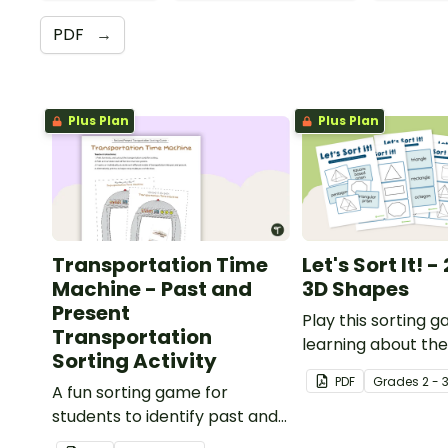
PDF
→
Plus Plan
Plus Plan
Transportation Time
Let's Sort It! 
Machine - Past and
3D Shapes
Present
Play this sorting
Transportation
learning about the
Sorting Activity
of 2D and 3D shap
PDF
Grade
s
2 - 
A fun sorting game for
students to identify past and
present modes of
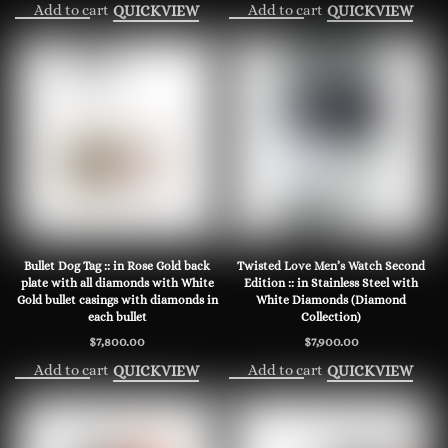
Add to cart
Add to cart
QUICKVIEW
QUICKVIEW
Bullet Dog Tag :: in Rose Gold back
Twisted Love Men’s Watch Second
plate with all diamonds with White
Edition :: in Stainless Steel with
Gold bullet casings with diamonds in
White Diamonds (Diamond
each bullet
Collection)
$
7,800.00
$
7,900.00
Add to cart
Add to cart
QUICKVIEW
QUICKVIEW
*-*-*
HOW TO COMPLETE THIS TASK: Copy the text of each item above line for line, keeping every word and symbol unchanged. Leave out the pictures.

OUTPUT FOR THIS EXERCISE:
PDF
→
Plus Plan
Plus Plan
Transportation Time
Let's Sort It! 
Machine - Past and
3D Shapes
Present
Play this sorting
Transportation
learning about the
Sorting Activity
of 2D and 3D shap
PDF
Grade
s
2 - 
A fun sorting game for
students to identify past and
present modes of
Add to cart
Add to cart
QUICKVIEW
QUICKVIEW
Bullet Dog Tag :: in Rose Gold back
Twisted Love Men’s Watch Second
plate with all diamonds with White
Edition :: in Stainless Steel with
Gold bullet casings with diamonds in
White Diamonds (Diamond
each bullet
Collection)
$
7,800.00
$
7,900.00
Add to cart
Add to cart
QUICKVIEW
QUICKVIEW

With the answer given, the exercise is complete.